Valli
del genovesatoSerra
Riccò.
Der antike Ort, dessen Ursprünge sehr wahrscheinlich
auf die Römerzeit zurückgehen, befand
sich früher in einer strategisch wichtigen
Position an der Via del Sale (dem Salzweg) am Fuße
des Grates zwischen den Flüssen Riccò
und Serra. Durch dieses Gebiet zieht sich auch heute
noch ein dichtes Netz von Wegen. Die Gemeinde umfaßt
acht Orte in zwei Tälern und war ehemals der
Ausgangspunkt in Richtung der Via Postumia und dem
Oltregiovo. Kleine Weiler, die früher nur zeitweise
bewohnt waren, finden sich auch am Talgrund des
Secca.
Eine bronzerne Tafel, die Tavola Bronzea von Valpolcevera
aus dem Jahre 117 v.Chr. wurde im Jahre 1506 in
Isola di Pedemonte gefunden, und in Orero stieß
man in den zwanziger Jahren auf Münzen aus
dem 2. bis 3. Jahrhundert v.Chr.. In der alten Kirche
von San Martino in Valleregia erinnert ein Gedenkstein
an den Aufenthalt des heiligen Agostino und an die
Jahrhunderte später erfolgte Überführung
seiner Gebeine durch den König Liutprando nach
Tagaste bei Pavia.
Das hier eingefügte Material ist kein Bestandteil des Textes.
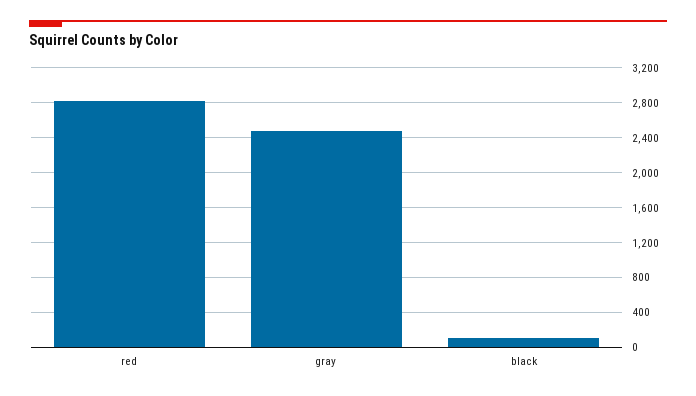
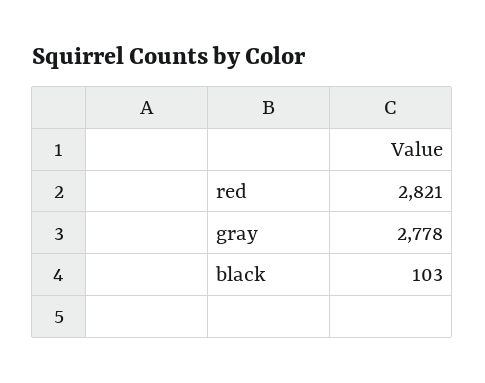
  {
    "red": 2821,
-   "gray": 2500,
+   "gray": 2778,
    "black": 103
  }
In der Pfarrkirche von Villaregia
aus dem 17. Jahrhundert, deren Glockenturm auf einer
antiken römischen Festung erbaut wurde, wird
eine Reliquie des Gründers San Claro aufbewahrt.
Nicht weit von der Kirche entfernt befinden sich
die Ruinen einer Burg der Genuesen aus dem 16. Jahrhundert.
Der Glockenturm der Kirche SS. Annunziata in Pedemonte
ist der älteste Turm des ganzen Tals.
Die kürzlich restaurierte Villa im Tudorstil
des Marchese Orso Serra am Ufer des Flusses Secca
in Comago wurde im Jahre 1850 erbaut. Die Sequoien,
Magnolien und die Liquidambar sind die schönsten
Pflanzenarten dieses außergewöhnlichen
Parks.
Der Paßübergang von Crocetta d'Orero,
der niedrigste des ligurischen Apennins, ein Etappenziel
der Alta Via dei Monti Liguri, des ligurischen Höhenweges,
kann mit der Schmalspurbahn von Casella erreicht
werden. Dies war die frühere Grenze der Republik
von Genua, denn hinter der Paßhöhe befanden
sich bereits die Lehen des Kaiserreiches. Um den
Ursprung der gastronomischen Spezialitäten
wie der Salami zankt man sich mit der Gemeinde von
Sant'Olcese, und um die Corzetti (eine Nudelart)
mit der Levante von Genua. Die hier hergestellten
Weine mit dem Prädikat DOC, der Bianchetta,
der Valpolcevera rosso und bianco sowie der Vermentino
gehören zu den feinsten Weinen Liguriens.